• [The task]: Render the lines from the one containing "pattern 8h23, with" through the one containing "Time: 11h16" as a JSON list of strings. Use one string per line and leave out any blank lines.

• [Data shown]:
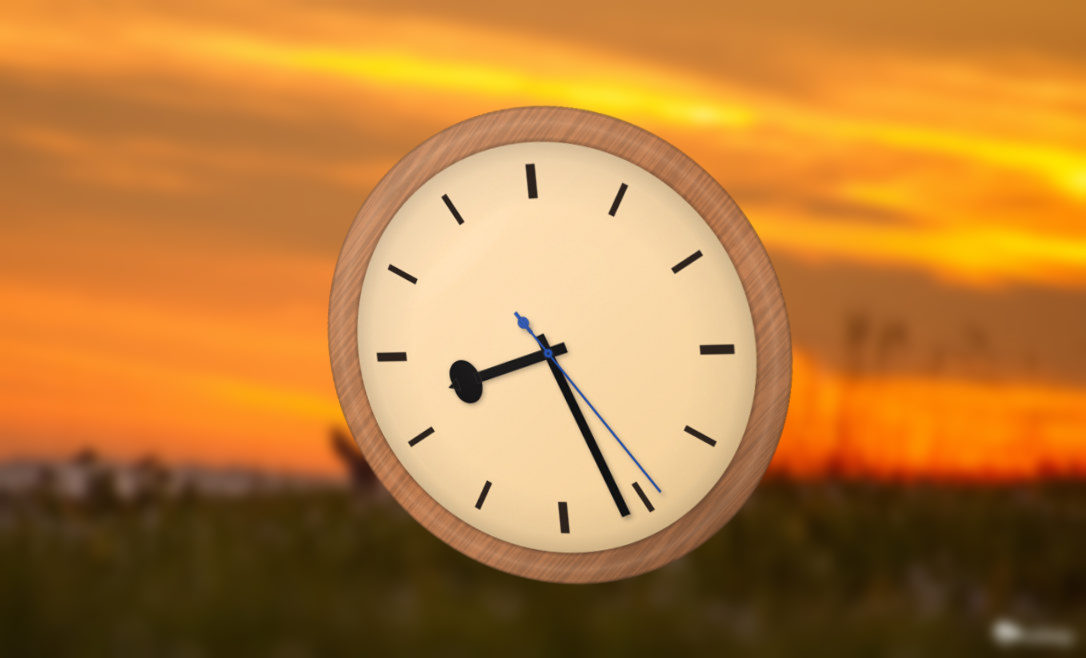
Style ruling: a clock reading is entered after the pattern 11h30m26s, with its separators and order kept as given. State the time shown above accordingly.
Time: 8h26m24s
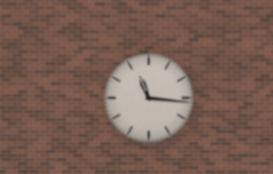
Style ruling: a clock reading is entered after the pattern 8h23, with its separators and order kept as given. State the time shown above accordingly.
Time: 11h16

...

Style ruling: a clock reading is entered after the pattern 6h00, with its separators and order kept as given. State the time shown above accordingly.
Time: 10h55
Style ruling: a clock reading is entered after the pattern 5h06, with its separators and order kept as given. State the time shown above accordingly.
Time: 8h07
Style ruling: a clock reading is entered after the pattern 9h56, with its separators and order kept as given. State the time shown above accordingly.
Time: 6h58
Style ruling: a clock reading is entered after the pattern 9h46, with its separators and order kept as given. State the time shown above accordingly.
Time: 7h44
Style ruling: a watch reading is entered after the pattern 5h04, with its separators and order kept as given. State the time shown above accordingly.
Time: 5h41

• [Solution for this task]:
[
  "Style ruling: a clock reading is entered after the pattern 8h23, with its separators and order kept as given. State the time shown above accordingly.",
  "Time: 11h16"
]